━━━━━ Data provided

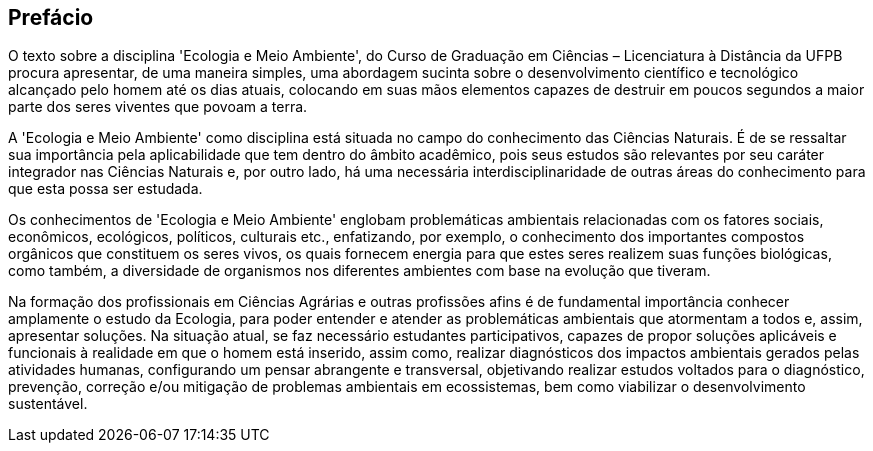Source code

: [[prefacio]]
[preface]
== Prefácio

O texto sobre a disciplina 'Ecologia e Meio Ambiente', do Curso de Graduação em
Ciências – Licenciatura à Distância da UFPB procura apresentar, de uma maneira simples,
uma abordagem sucinta sobre o desenvolvimento científico e tecnológico alcançado pelo
homem até os dias atuais, colocando em suas mãos elementos capazes de destruir em
poucos segundos a maior parte dos seres viventes que povoam a terra.

A 'Ecologia e Meio Ambiente' como disciplina está situada no campo do conhecimento
das Ciências Naturais. É de se ressaltar sua importância pela aplicabilidade que tem dentro do
âmbito acadêmico, pois seus estudos são relevantes por seu caráter integrador nas Ciências
Naturais e, por outro lado, há uma necessária interdisciplinaridade de outras áreas do
conhecimento para que esta possa ser estudada.

Os conhecimentos de 'Ecologia e Meio Ambiente' englobam problemáticas ambientais
relacionadas com os fatores sociais, econômicos, ecológicos, políticos, culturais etc.,
enfatizando, por exemplo, o conhecimento dos importantes compostos orgânicos que
constituem os seres vivos, os quais fornecem energia para que estes seres realizem suas
funções biológicas, como também, a diversidade de organismos nos diferentes ambientes
com base na evolução que tiveram.

Na formação dos profissionais em Ciências Agrárias e outras profissões afins é de
fundamental importância conhecer amplamente o estudo da Ecologia, para poder entender e
atender as problemáticas ambientais que atormentam a todos e, assim, apresentar soluções.
Na situação atual, se faz necessário estudantes participativos, capazes de propor soluções
aplicáveis e funcionais à realidade em que o homem está inserido, assim como, realizar
diagnósticos dos impactos ambientais gerados pelas atividades humanas, configurando um
pensar abrangente e transversal, objetivando realizar estudos voltados para o diagnóstico,
prevenção, correção e/ou mitigação de problemas ambientais em ecossistemas, bem como
viabilizar o desenvolvimento sustentável.
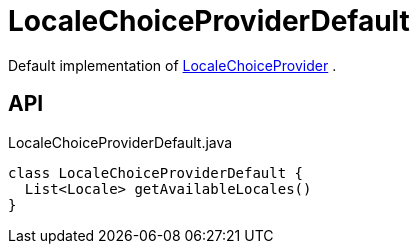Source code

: = LocaleChoiceProviderDefault
:Notice: Licensed to the Apache Software Foundation (ASF) under one or more contributor license agreements. See the NOTICE file distributed with this work for additional information regarding copyright ownership. The ASF licenses this file to you under the Apache License, Version 2.0 (the "License"); you may not use this file except in compliance with the License. You may obtain a copy of the License at. http://www.apache.org/licenses/LICENSE-2.0 . Unless required by applicable law or agreed to in writing, software distributed under the License is distributed on an "AS IS" BASIS, WITHOUT WARRANTIES OR  CONDITIONS OF ANY KIND, either express or implied. See the License for the specific language governing permissions and limitations under the License.

Default implementation of xref:refguide:applib:index/services/locale/LocaleChoiceProvider.adoc[LocaleChoiceProvider] .

== API

[source,java]
.LocaleChoiceProviderDefault.java
----
class LocaleChoiceProviderDefault {
  List<Locale> getAvailableLocales()
}
----

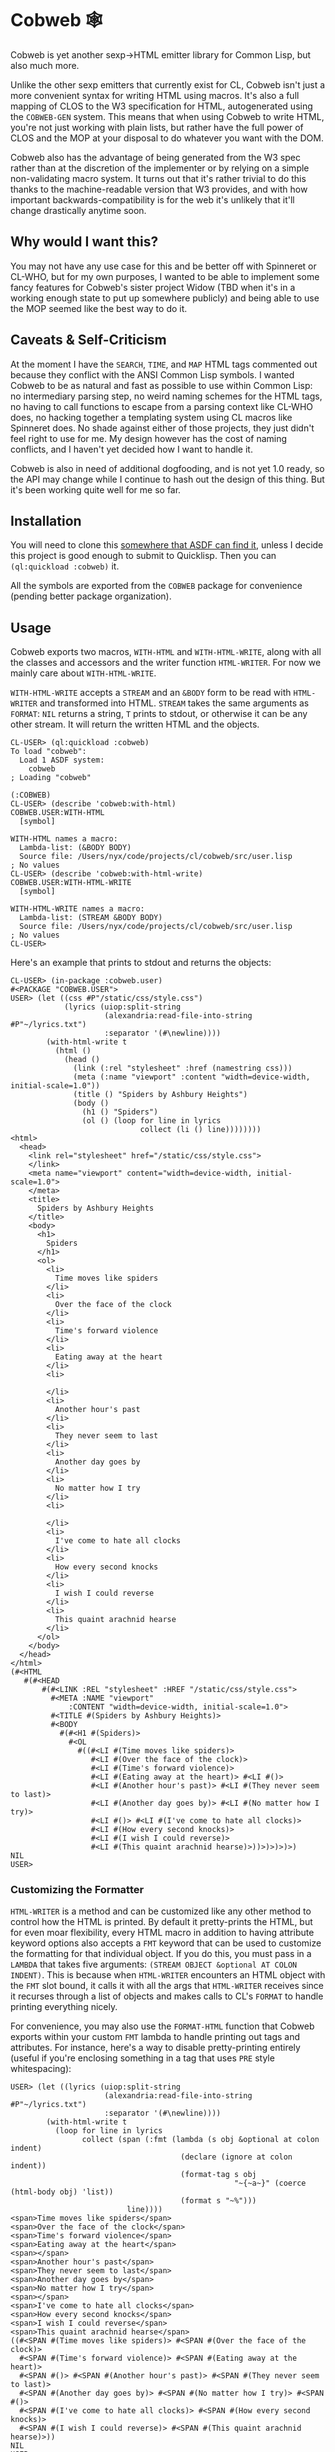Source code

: #+begin_src elisp :exports "none"
(org-gfm-export-to-markdown)
#+end_src

#+RESULTS:
: README.md

* Cobweb 🕸

Cobweb is yet another sexp->HTML emitter library for Common Lisp, but
also much more.

Unlike the other sexp emitters that currently exist for CL, Cobweb
isn't just a more convenient syntax for writing HTML using
macros. It's also a full mapping of CLOS to the W3 specification for
HTML, autogenerated using the =COBWEB-GEN= system. This means that
when using Cobweb to write HTML, you're not just working with plain
lists, but rather have the full power of CLOS and the MOP at your
disposal to do whatever you want with the DOM.

Cobweb also has the advantage of being generated from the W3 spec
rather than at the discretion of the implementer or by relying on a
simple non-validating macro system. It turns out that it's rather
trivial to do this thanks to the machine-readable version that W3
provides, and with how important backwards-compatibility is for the
web it's unlikely that it'll change drastically anytime soon.

** Why would I want this?

You may not have any use case for this and be better off with
Spinneret or CL-WHO, but for my own purposes, I wanted to be able to
implement some fancy features for Cobweb's sister project Widow (TBD
when it's in a working enough state to put up somewhere publicly) and
being able to use the MOP seemed like the best way to do it.

** Caveats & Self-Criticism

At the moment I have the =SEARCH=, =TIME=, and =MAP= HTML tags
commented out because they conflict with the ANSI Common Lisp
symbols. I wanted Cobweb to be as natural and fast as possible to use
within Common Lisp: no intermediary parsing step, no weird naming
schemes for the HTML tags, no having to call functions to escape from
a parsing context like CL-WHO does, no hacking together a templating
system using CL macros like Spinneret does. No shade against either of
those projects, they just didn't feel right to use for me. My design
however has the cost of naming conflicts, and I haven't yet decided
how I want to handle it.

Cobweb is also in need of additional dogfooding, and is not yet 1.0
ready, so the API may change while I continue to hash out the design
of this thing. But it's been working quite well for me so far.

** Installation

You will need to clone this [[https://asdf.common-lisp.dev/asdf.html#Configuring-ASDF-to-find-your-systems][somewhere that ASDF can find it]], unless I
decide this project is good enough to submit to Quicklisp. Then you
can =(ql:quickload :cobweb)= it.

All the symbols are exported from the =COBWEB= package for convenience
(pending better package organization).

** Usage

Cobweb exports two macros, =WITH-HTML= and =WITH-HTML-WRITE=, along
with all the classes and accessors and the writer function
=HTML-WRITER=. For now we mainly care about =WITH-HTML-WRITE=.

=WITH-HTML-WRITE= accepts a =STREAM= and an =&BODY= form to be read
with =HTML-WRITER= and transformed into HTML. =STREAM= takes the same
arguments as =FORMAT=: =NIL= returns a string, =T= prints to stdout,
or otherwise it can be any other stream. It will return the written
HTML and the objects.

#+begin_src common-lisp
CL-USER> (ql:quickload :cobweb)
To load "cobweb":
  Load 1 ASDF system:
    cobweb
; Loading "cobweb"

(:COBWEB)
CL-USER> (describe 'cobweb:with-html)
COBWEB.USER:WITH-HTML
  [symbol]

WITH-HTML names a macro:
  Lambda-list: (&BODY BODY)
  Source file: /Users/nyx/code/projects/cl/cobweb/src/user.lisp
; No values
CL-USER> (describe 'cobweb:with-html-write)
COBWEB.USER:WITH-HTML-WRITE
  [symbol]

WITH-HTML-WRITE names a macro:
  Lambda-list: (STREAM &BODY BODY)
  Source file: /Users/nyx/code/projects/cl/cobweb/src/user.lisp
; No values
CL-USER> 
#+end_src

Here's an example that prints to stdout and returns the objects:

#+begin_src common-lisp
CL-USER> (in-package :cobweb.user)
#<PACKAGE "COBWEB.USER">
USER> (let ((css #P"/static/css/style.css")
            (lyrics (uiop:split-string
                     (alexandria:read-file-into-string #P"~/lyrics.txt")
                     :separator '(#\newline))))
        (with-html-write t
          (html ()
            (head ()
              (link (:rel "stylesheet" :href (namestring css)))
              (meta (:name "viewport" :content "width=device-width, initial-scale=1.0"))
              (title () "Spiders by Ashbury Heights")
              (body ()
                (h1 () "Spiders")
                (ol () (loop for line in lyrics
                             collect (li () line))))))))
<html>
  <head>
    <link rel="stylesheet" href="/static/css/style.css">
    </link>
    <meta name="viewport" content="width=device-width, initial-scale=1.0">
    </meta>
    <title>
      Spiders by Ashbury Heights
    </title>
    <body>
      <h1>
        Spiders
      </h1>
      <ol>
        <li>
          Time moves like spiders
        </li>
        <li>
          Over the face of the clock
        </li>
        <li>
          Time's forward violence
        </li>
        <li>
          Eating away at the heart
        </li>
        <li>
          
        </li>
        <li>
          Another hour's past
        </li>
        <li>
          They never seem to last
        </li>
        <li>
          Another day goes by
        </li>
        <li>
          No matter how I try
        </li>
        <li>
          
        </li>
        <li>
          I've come to hate all clocks
        </li>
        <li>
          How every second knocks
        </li>
        <li>
          I wish I could reverse
        </li>
        <li>
          This quaint arachnid hearse
        </li>
      </ol>
    </body>
  </head>
</html>
(#<HTML
   #(#<HEAD
       #(#<LINK :REL "stylesheet" :HREF "/static/css/style.css">
         #<META :NAME "viewport"
             :CONTENT "width=device-width, initial-scale=1.0">
         #<TITLE #(Spiders by Ashbury Heights)>
         #<BODY
           #(#<H1 #(Spiders)>
             #<OL
               #((#<LI #(Time moves like spiders)>
                  #<LI #(Over the face of the clock)>
                  #<LI #(Time's forward violence)>
                  #<LI #(Eating away at the heart)> #<LI #()>
                  #<LI #(Another hour's past)> #<LI #(They never seem to last)>
                  #<LI #(Another day goes by)> #<LI #(No matter how I try)>
                  #<LI #()> #<LI #(I've come to hate all clocks)>
                  #<LI #(How every second knocks)>
                  #<LI #(I wish I could reverse)>
                  #<LI #(This quaint arachnid hearse)>))>)>)>)>)
NIL
USER>
#+end_src

*** Customizing the Formatter

=HTML-WRITER= is a method and can be customized like any other method
to control how the HTML is printed. By default it pretty-prints the
HTML, but for even moar flexibility, every HTML macro in addition to
having attribute keyword options also accepts a =FMT= keyword that can
be used to customize the formatting for that individual object. If you
do this, you must pass in a =LAMBDA= that takes five arguments:
=(STREAM OBJECT &optional AT COLON INDENT)=. This is because when
=HTML-WRITER= encounters an HTML object with the =FMT= slot bound, it
calls it with all the args that =HTML-WRITER= receives since it
recurses through a list of objects and makes calls to CL's =FORMAT= to
handle printing everything nicely.

For convenience, you may also use the =FORMAT-HTML= function that
Cobweb exports within your custom =FMT= lambda to handle printing out
tags and attributes. For instance, here's a way to disable
pretty-printing entirely (useful if you're enclosing something in a
tag that uses =PRE= style whitespacing):

#+begin_src common-lisp
USER> (let ((lyrics (uiop:split-string
                     (alexandria:read-file-into-string #P"~/lyrics.txt")
                     :separator '(#\newline))))
        (with-html-write t 
          (loop for line in lyrics
                collect (span (:fmt (lambda (s obj &optional at colon indent)
                                      (declare (ignore at colon indent))
                                      (format-tag s obj
                                                  "~{~a~}" (coerce (html-body obj) 'list))
                                      (format s "~%")))
                          line))))
<span>Time moves like spiders</span>
<span>Over the face of the clock</span>
<span>Time's forward violence</span>
<span>Eating away at the heart</span>
<span></span>
<span>Another hour's past</span>
<span>They never seem to last</span>
<span>Another day goes by</span>
<span>No matter how I try</span>
<span></span>
<span>I've come to hate all clocks</span>
<span>How every second knocks</span>
<span>I wish I could reverse</span>
<span>This quaint arachnid hearse</span>
((#<SPAN #(Time moves like spiders)> #<SPAN #(Over the face of the clock)>
  #<SPAN #(Time's forward violence)> #<SPAN #(Eating away at the heart)>
  #<SPAN #()> #<SPAN #(Another hour's past)> #<SPAN #(They never seem to last)>
  #<SPAN #(Another day goes by)> #<SPAN #(No matter how I try)> #<SPAN #()>
  #<SPAN #(I've come to hate all clocks)> #<SPAN #(How every second knocks)>
  #<SPAN #(I wish I could reverse)> #<SPAN #(This quaint arachnid hearse)>))
NIL
USER> 
#+end_src

* A Note on =COBWEB-GEN=

=COBWEB-GEN= does technically work but it's still pretty hacky and bad
so I wouldn't recommend touching it right now. However, if you really
must regenerate the spec (if perhaps you've made changes to
=spec-src.lisp= or =package-src.lisp=), you can do the following:

#+begin_src common-lisp
CL-USER> (ql:quickload :cobweb-gen)
To load "cobweb-gen":
  Load 1 ASDF system:
    cobweb-gen
; Loading "cobweb-gen"
..................
(:COBWEB-GEN)
CL-USER> (in-package :cobweb-gen)
#<PACKAGE "COBWEB-GEN">
COBWEB-GEN> (main)
T
#+end_src

* Potential Improvements

- Fix =COBWEB-GEN= bugs
- Add some utilities to walk through the DOM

━━━━━━━━━━

_Task prompt_
Every line in the listing above that mentions "within" should be returned.

_Task response_
within Common Lisp: no intermediary parsing step, no weird naming
Cobweb exports within your custom =FMT= lambda to handle printing out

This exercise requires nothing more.